Read Navah-Tehila’s rabbinic thesis (in English) about liberal feminist prayers in Israel.
Marianne van Praag
‘I began my work in Jewish life as a teacher, and taught at the Hebrew classes in LJG The Hague for 25 years. I have lived in Israel for three years and worked there as a tourist guide. When the Levisson Institute started, I was ready and took the plunge to deepen and broaden my Jewish knowledge. My particular interest is to provide pastoral care, especially when it concerns counselling in connection to illness and bereavement. I will do my best to pass the knowledge I acquire on to others.
Since I got my semicha I have been working as Rabbi of the LJG Gelderland and of LJG Flevoland. Since June 2012 I am the Rabbi of LJG The Hague, but at the same time I also carry on assisting the other congregations. As of September 2012, I am also a member of the Management Team of the Levisson Institute with particular responsibility for the Vocational Training. I am married and have two grown-up children and a grandson.’ At this time Marianne van Praag (1956) is only responsible for LJG The Hague and also has two granddaughters.
Read Marianne’s rabbinic thesis (in English) about the liberal-Jewish liturgy in the Netherlands.
‘I got my first M.A. as an art historian and have among other things published about the synagogue architect Elte.
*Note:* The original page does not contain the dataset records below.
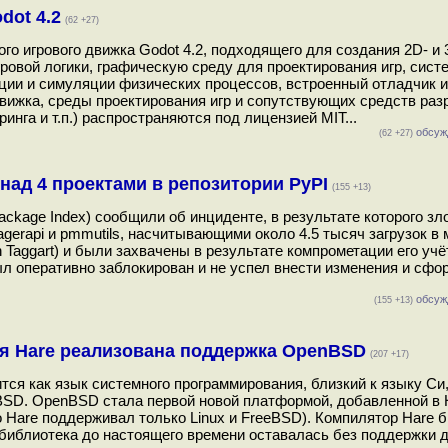
dot 4.2
(62 +27)
о игрового движка Godot 4.2, подходящего для создания 2D- и 
ровой логики, графическую среду для проектирования игр, сист
ации и симуляции физических процессов, встроенный отладчик 
движка, среды проектирования игр и сопутствующих средств раз
нга и т.п.) распространяются под лицензией MIT...
обсуж
(62 +27)
ад 4 проектами в репозитории PyPI
(155 +13)
ackage Index) сообщили об инциденте, в результате которого 
nagerapi и pmmutils, насчитывающими около 4.5 тысяч загрузок в
Taggart) и были захвачены в результате компрометации его учё
 оперативно заблокирован и не успел внести изменения и сфо
обсуж
(155 +13)
я Hare реализована поддержка OpenBSD
(207 +17)
тся как язык системного программирования, близкий к языку Си,
SD. OpenBSD стала первой новой платформой, добавленной в 
о Hare поддерживал только Linux и FreeBSD). Компилятор Hare 
 библиотека до настоящего времени оставалась без поддержки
I have been actively involved in Liberal Jewish Netherlands for long years. Having made my career in software engineering I decided to change direction and to focus on my Jewish committment. in my time as a Rabbinic student I alreay started work as Jewish chaplain to the Dutch armed forces and as pastoral worker at the Parnassia Psycho-Medical Centre in The Hague. After I received my semicha (rabbinical ordination), I was appointed Rabbi of the Liberal Jewish Congregation Rotterdam, but also kept on the position with the armed forces. The training at the Levisson Institute has ecquipped me well for work in both areas, and I enjoy what I do enormously. I am married and have three children.’
Albert Ringer (1952) is also responsible for the LJG Twente and LJG Brabant. He retired from the armed forces as chaplain.
Read Albert’s rabbinic thesis (in English) about the liturature of the Ge’onim and Rishonim.
Kine Sittig (1952) studied physics and architecture in Utrecht, where she got her PhD. in 1986. For some 20 years she taught and did research in the field of the neurosciences at universities both in the Netherlands and in Israel. Subsequentially she turned to the study of Semitic languages in Amsterdam and started her rabbinical training.
Since receiving her semicha, she works as a freelance rabbi, member of the Rabbinical Assembly and the Beth Din and at the same time as an independent researcher.